Thursday, January 27, 2011

Healing our Financial System

http://www.economist.com/node/18013965/comments#comment-814094

Herewith, my two cents on measures needed to heal our financial system.

tiger ticker wrote: Jan 27th 2011 11:27 GMT


It would be fun to set up a villain hierarchy somewhere and have people vote on it.

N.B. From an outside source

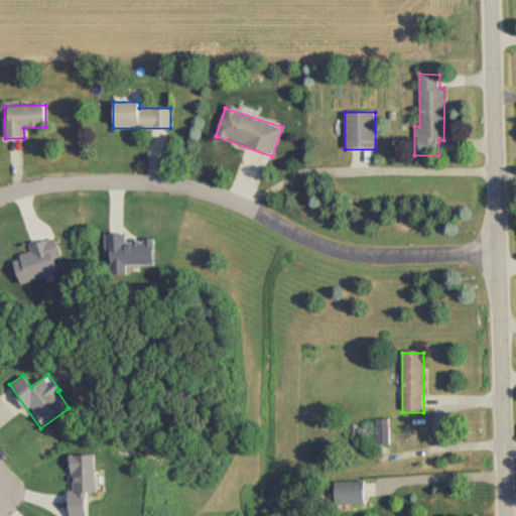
[(389,420),(376,420),(376,444),(389,444),(389,420)]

My top villains would be:

  
(1) The human social need that impels "don't rock the boat" thinking: many people would have spoken out if they had known that the messenger would not get shot or ostracized;

  
(2) the common phenomenon that CEOs of financial companies do not know what is under their own roof; these naughty boys do not make it their business to find out because it would annoy the rainmakers; to borrow a Michael Lewisism, the BSDs and gunslingers will not submit to systems of control;


(3) capital allocation schemes in the US that stimulate risky behavior:  reckless banks get government-guaranteed deposits with insurance premia that are not at market rates, the too-big-too-fail doctrine which provides that LTCM or Goldman Sachs or Citibank or FNMA can do absolutely any risky thing with impunity;

  
(4) the harsh reality that regulators cannot keep up with the arcana invented by MIT graduates on Wall Street (eg, synthetic credit default swaps, off-balance sheet SPEs that disguise leverage, CDOs tranched out in 12-dimensional arrays, etc.) and

(5) campaign finance that permits legislators to get ridiculous amounts of money from those they regulate (Frank, Dodd, eg.)



My amateur-hour Rx:
  • restore the wall (Glass Steagall) between commercial banks and investment banks;
  • require FDIC-insured banks to pay deposit insurance premia that truly reflect their risk rating;
  • require investment banks and auditing firms to be full recourse partnerships;
  • deconsolidate (AT&T style) the banking industry;
  • establish a legal limit on annual consumer debt service (debt amortized fully over 30 years) as a percent of income; and lastly,
  • change all campaign financing to public taxpayer funding so that legislators will no longer be for sale.